RECORDS SHOWN: Begin
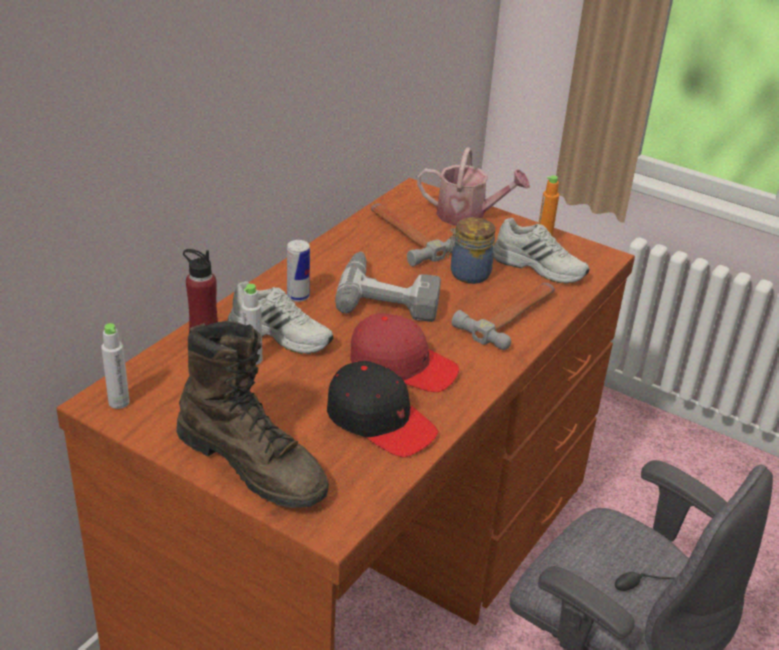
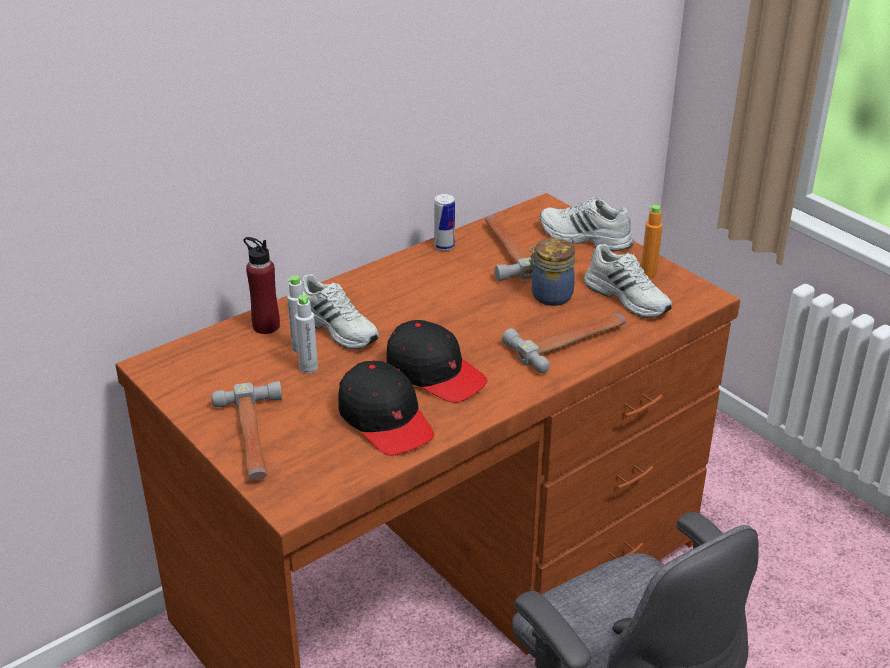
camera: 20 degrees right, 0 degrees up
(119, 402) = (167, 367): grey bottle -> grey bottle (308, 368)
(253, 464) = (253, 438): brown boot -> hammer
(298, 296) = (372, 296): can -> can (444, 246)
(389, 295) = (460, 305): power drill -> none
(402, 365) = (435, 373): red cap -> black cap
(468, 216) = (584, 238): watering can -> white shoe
RECORDS SHOWN: End
WHAT THE TASK ASKS — Although the records contain pictures, restate them word for word with those pictures left out.

RESULT BELOW —
camera: 20 degrees right, 0 degrees up
(119, 402) = (167, 367): grey bottle -> grey bottle (308, 368)
(253, 464) = (253, 438): brown boot -> hammer
(298, 296) = (372, 296): can -> can (444, 246)
(389, 295) = (460, 305): power drill -> none
(402, 365) = (435, 373): red cap -> black cap
(468, 216) = (584, 238): watering can -> white shoe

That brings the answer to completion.